Cells of all living organisms are covered by a dense layer of highly complex carbohydrates. These carbohydrates, which are also known as glycans, are essential mediators of a wide range of biological and disease processes. In order to study glycans in detail, scientists needed to complete a production process that involved more than 100 chemical steps, but researchers at Utrecht University have recently designed a process that is much faster and more efficient. The researchers published their results in Nature Chemistry.

Trunk and branches

Glycans play key roles in many biological and disease processes, from embryogenesis, to immune regulation, to inhibiting inflammation and cancer. Glycans can be used as a biomarker to identify cancer cells, but they are also essential components of most bio-based pharmaceuticals.

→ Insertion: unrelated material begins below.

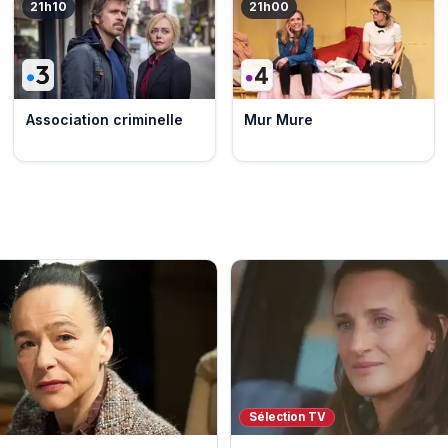
21h10
21h00
Association criminelle
Mur Mure
Sélection TV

Glycans are, however, much more complex than DNA or proteins: they are composed of a trunk with two to four asymmetrical branches, and the more branches they have, the more complicated they are to synthesize. In fact, it often takes up to 100 chemical steps to produce glycans in the lab.

Utrecht University researchers Geert-Jan Boons and Gerlof Bosman aim to change that, in close collaboration with their colleagues at the University of Georgia in the U.S. "We are basically taking control over the biosynthesis of glycans," says Boons. The researchers have developed a method that starts from a glycopeptide that can easily be obtained from egg yolk powder as a building block for producing glycans.

Pruning to grow

The first step in the new production process is to 'trim' the glycopeptide, until only the trunk and the branching points are left. The researchers can individually activate or deactivate each branching point, allowing them to re-grow the branches one-by-one by unblocking each of them individually and then administering enzymes that can build specific branches. This allows the researchers to attach the glycan's asymmetrical branches to the trunk in a controlled manner.

Ten steps

Using this new method, the researchers were able to dramatically cut the production process down to only ten steps. Boons explains: "We used the glycopeptide to produce the substance glycosyl-asparagine, an amino acid containing a sugar. We then put the glycosyl-asparagine through five chemical and enzymatic steps resulting in a compound having two branches. After this first process, in which we replicate the natural production process, we then used recombinant enzymes to produce a glycosyl-asparagine with four branches in just five additional steps. This compound is the basis for the production of a wide range of N-glycans that play roles in many disease processes such as cancer and viral infections but can also be used for the production of bio-pharmaceuticals.